This is the first of many blogs I plan to write about my late husband, the sculptor Brian Taylor.
First to thank the friends and family who have supported myself and our children since Brian passed away.
We want to celebrate his life through his exceptional artwork and with the great support we have already received, this is proving to be a very positive and exciting experience.
Thank you also to the collectors who have already come on board. Without their support at this early stage of building Brian’s reputation, we would have had a much steeper hill to climb. With their appreciation and love of Brian’s work we are on our way to doing him the justice he deserves.
Brian worked hard in the studio all of the time I knew him, so the work you see on this new site, is not all, by far of the works he made. His studio needs renovation and with this come the exciting discoveries of new pieces, many made before I knew him.
So I will keep you posted in my regular blogs with stories about his past and future exhibitions.
This is a picture of Brian taken long before I knew him. We think he was about thirty-two here.
I was eighteen when I met him and he was forty-one. I was in my Foundation year at Camberwell College of Arts and Crafts. I had been sent to the sculpture department as a tutee for Brian as the painters considered me, “too flamboyant and outrageous!”
I remember the first time I met him was when I was booked to have a tutorial. So I arrived at the Sumner Road Sculpture Annexe in Peckham with my large folder, bursting with drawings and keen to meet my new tutor. I entered the small smoky staff room on my right and enquired about Brian.
“Oh you don’t want to talk to him today dear, ” was the response I got, “He’s in one of his black depressions.”
“Well I’ve got a tutorial with him and I’m not lugging this folder all the way back to the painting department until I’ve found him!” I retorted and rushing out of the poky room I bumped right into him. Someone said, “This girl’s here to have a tutorial with you Brian.” So immediately I knew this was my tutor and said, “Well you don’t look like you’re in a black depression!” We both burst out laughing until he said with a wry look on his face , “Why don’t we do the tutorial another day?” To which I replied vehemently, “Certainly not, this is a serious matter. I came here to learn to draw, as apparently sculptors draw differently from painters, and I intend to find out about that!”

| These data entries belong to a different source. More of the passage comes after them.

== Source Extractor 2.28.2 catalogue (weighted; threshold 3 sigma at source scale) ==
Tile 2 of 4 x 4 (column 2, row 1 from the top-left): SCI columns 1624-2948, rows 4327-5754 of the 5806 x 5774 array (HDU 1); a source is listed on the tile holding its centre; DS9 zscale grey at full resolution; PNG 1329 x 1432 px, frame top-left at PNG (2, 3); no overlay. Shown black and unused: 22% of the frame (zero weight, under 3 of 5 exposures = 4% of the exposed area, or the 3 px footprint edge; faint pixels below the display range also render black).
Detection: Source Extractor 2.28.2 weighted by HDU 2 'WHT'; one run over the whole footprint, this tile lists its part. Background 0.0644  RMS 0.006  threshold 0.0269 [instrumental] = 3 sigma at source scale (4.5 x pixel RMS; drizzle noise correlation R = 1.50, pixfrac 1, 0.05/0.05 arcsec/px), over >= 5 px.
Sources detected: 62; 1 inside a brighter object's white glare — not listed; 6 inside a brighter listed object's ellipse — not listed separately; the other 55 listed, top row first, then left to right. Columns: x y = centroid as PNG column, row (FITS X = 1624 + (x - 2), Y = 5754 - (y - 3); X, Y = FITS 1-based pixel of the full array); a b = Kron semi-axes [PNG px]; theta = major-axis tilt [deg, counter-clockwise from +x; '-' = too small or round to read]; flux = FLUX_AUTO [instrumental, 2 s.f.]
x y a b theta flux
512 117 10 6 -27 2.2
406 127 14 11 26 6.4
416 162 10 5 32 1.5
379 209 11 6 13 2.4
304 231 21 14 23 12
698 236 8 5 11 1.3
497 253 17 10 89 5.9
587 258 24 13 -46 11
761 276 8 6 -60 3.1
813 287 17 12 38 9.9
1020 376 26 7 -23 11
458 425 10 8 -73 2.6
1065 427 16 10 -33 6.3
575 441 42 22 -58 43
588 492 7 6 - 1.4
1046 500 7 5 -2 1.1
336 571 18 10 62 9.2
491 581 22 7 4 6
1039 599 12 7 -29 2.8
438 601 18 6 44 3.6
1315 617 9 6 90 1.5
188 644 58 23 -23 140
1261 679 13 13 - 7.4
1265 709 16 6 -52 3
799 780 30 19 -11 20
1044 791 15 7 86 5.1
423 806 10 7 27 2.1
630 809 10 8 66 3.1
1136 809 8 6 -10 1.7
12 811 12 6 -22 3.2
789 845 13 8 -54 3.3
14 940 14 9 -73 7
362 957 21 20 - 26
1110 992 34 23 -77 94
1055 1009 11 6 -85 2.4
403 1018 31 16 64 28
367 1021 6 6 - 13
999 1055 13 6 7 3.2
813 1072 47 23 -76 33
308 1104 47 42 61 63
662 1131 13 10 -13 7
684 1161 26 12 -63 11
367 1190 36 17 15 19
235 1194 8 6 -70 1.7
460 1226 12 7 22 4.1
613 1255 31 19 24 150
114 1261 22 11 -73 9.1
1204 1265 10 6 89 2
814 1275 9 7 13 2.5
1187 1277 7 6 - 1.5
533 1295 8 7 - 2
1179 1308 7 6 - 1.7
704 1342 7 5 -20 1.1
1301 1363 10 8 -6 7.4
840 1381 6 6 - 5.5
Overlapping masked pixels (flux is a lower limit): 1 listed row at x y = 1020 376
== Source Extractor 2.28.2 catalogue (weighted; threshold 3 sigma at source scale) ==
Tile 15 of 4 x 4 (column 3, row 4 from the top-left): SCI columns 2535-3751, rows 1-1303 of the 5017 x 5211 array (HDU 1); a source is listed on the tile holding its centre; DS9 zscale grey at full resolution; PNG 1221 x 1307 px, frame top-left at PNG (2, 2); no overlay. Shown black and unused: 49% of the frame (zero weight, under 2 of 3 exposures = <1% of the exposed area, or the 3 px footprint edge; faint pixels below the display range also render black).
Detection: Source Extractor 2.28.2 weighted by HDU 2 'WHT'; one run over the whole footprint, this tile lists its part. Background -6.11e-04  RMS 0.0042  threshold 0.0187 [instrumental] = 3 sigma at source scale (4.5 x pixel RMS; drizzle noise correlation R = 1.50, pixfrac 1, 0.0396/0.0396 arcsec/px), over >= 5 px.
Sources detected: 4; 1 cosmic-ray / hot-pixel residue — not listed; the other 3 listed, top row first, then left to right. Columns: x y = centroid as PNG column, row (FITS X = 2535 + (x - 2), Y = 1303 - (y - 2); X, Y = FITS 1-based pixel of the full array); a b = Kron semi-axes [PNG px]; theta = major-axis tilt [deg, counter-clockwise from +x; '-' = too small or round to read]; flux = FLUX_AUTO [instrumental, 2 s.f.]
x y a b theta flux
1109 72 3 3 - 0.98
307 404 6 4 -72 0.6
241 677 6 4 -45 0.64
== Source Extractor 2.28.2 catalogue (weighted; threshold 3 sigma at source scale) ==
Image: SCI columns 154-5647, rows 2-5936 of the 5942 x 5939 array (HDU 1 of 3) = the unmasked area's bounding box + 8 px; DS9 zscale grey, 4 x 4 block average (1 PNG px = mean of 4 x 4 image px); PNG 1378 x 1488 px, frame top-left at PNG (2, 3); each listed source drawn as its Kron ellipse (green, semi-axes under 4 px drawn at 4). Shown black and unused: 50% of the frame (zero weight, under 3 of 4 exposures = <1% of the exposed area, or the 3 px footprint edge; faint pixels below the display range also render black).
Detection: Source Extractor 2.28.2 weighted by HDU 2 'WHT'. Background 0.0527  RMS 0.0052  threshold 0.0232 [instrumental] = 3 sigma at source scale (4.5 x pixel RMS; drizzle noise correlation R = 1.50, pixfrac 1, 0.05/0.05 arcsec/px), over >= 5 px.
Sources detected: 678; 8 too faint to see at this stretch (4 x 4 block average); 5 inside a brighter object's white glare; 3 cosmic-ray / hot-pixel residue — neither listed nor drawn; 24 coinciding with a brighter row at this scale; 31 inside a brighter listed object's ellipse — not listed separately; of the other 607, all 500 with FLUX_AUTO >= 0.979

Actually I knew my drawing was weak and really had little understanding of the kind of space that concerns sculptors’ drawings. So Brian helped to confirm this by saying, “Well you do really need to learn to draw my dear.” (There was a lot of , “my dearing to girls in those days!) So I said that I knew that,and did he have anything constructive to suggest apart from , “My dear!” It was at this point that he suggested the four hour drawing classes, twice a week, starting at the end of the day from 4 til 8pm! So of course I was obliged to go, and that was when my real education in drawing began. I continued those classes for several years and really learnt a completely new approach to thinking about drawing, as well as new concepts about, “space.”